Parce qu'il n'y a pas de hausse des effectifs

Ce qui a été annoncé. Le gouvernement n'a évoqué aucune ouverture de poste mais assure vouloir mettre fin au "mercenariat" en cours dans certaines spécialités, comme l'anesthésie-réanimation. Pour ce faire, Agnès Buzyn veut revaloriser la fonction de management, donner plus de libertés aux professionnels dans leur organisation du quotidien, alléger les charges administratives inutiles et soumettre les modalités de recrutement à un choc de simplification. 

Olivier Véran, médecin et député LREM de l'Isère, assure que la reprise d'un tiers de la dette des hôpitaux va permettre un gain de 6 millions d'euros en plus pour l'hôpital. Soit, entre autres, de possibles embauches supplémentaires. "Vous imaginez bien qu'avec 6 millions, vous êtes capable d'investir, de construire, de moderniser, de recruter, de conserver des équipes de talent (...)", a-t-il souligné sur franceinfo.

Ce qui était attendu. Les soignants réclamaient "la création de 10 000 postes – infirmiers et aides-soignants – sur 550 hôpitaux en France", indiquait en juin un infirmier, membre du collectif Inter-urgences, au Parisien. Tous dénoncent une surcharge de travail qui est devenue la norme. Le nombre de patients pris en charge aux urgences est passé de dix millions en 1996 à vingt-et-un millions en 2016. Un record sans doute dépassé depuis, selon les données de la Direction de la recherche, des études, de l'évaluation et des statistiques (Drees). "On a doublé notre activité, mais on n'a pas doublé nos moyens", observe Tarak Mokni, responsable du Samu à Bayonne (Pyrénées-Atlantiques). 

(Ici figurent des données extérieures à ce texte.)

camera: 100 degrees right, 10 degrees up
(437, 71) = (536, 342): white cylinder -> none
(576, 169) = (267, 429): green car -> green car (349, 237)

Parce que les tarifs hospitaliers n'augmenteront pas suffisamment

Ce qui a été annoncé. Le gouvernement s'engage à ce que les tarifs hospitaliers augmentent d'au moins 0,2% chaque année d'ici à la fin du quinquennat. L'Ondam (Objectif national de dépenses de l'assurance-maladie), qui fixe le budget des hôpitaux, sera ainsi relevé de 2,3 à 2,45% dans le cadre du budget de la Sécu pour 2020, en cours d'examen au Parlement. L'Ondam hospitalier passera donc de 2,1% à 2,4%. "Nous mettons en plus un milliard et demi d'argent frais sur la table sur trois ans, ce qui va permettre d'augmenter les tarifs, ce que l'hôpital facture à l'assurance-maladie", a indiqué Agnès Buzyn. 

En plus de cette rallonge, quelque 150 millions d'euros seront fléchés chaque année vers l'investissement courant (achat de petits matériels, travaux de rénovation légère). Les hôpitaux bénéficieront par ailleurs d'un "programme massif de reprise de dettes de 10 milliards d'euros sur trois ans", via "une loi (qui) sera présentée au premier semestre 2020", selon le Premier ministre, Edouard Philippe.

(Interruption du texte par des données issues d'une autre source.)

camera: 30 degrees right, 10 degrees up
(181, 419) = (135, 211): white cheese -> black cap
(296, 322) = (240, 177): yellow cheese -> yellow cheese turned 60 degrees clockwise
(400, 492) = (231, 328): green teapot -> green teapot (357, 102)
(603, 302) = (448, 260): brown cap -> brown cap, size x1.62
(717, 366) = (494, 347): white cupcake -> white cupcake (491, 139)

Ce qui était attendu. L'Ondam fait partie des sujets qui cristallisent les inquiétudes. Et l'augmentation proposée par le gouvernement ne satisfait pas les syndicats, qui réclamaient une hausse de 4,5 à 5% de l'Ondam. "La proposition de 2,1% correspond à un milliard d'économies à faire sur les hôpitaux l‘an prochain (...) Et un milliard d'économies, ce fera forcément, au point où on en est, sur des dépenses de personnels. Cela veut dire moins de personnels actifs dans les services et des personnels moins bien payés qu'ils devraient l'être", regrette Antoine Pelissolo, représentant du collectif Inter-hôpitaux.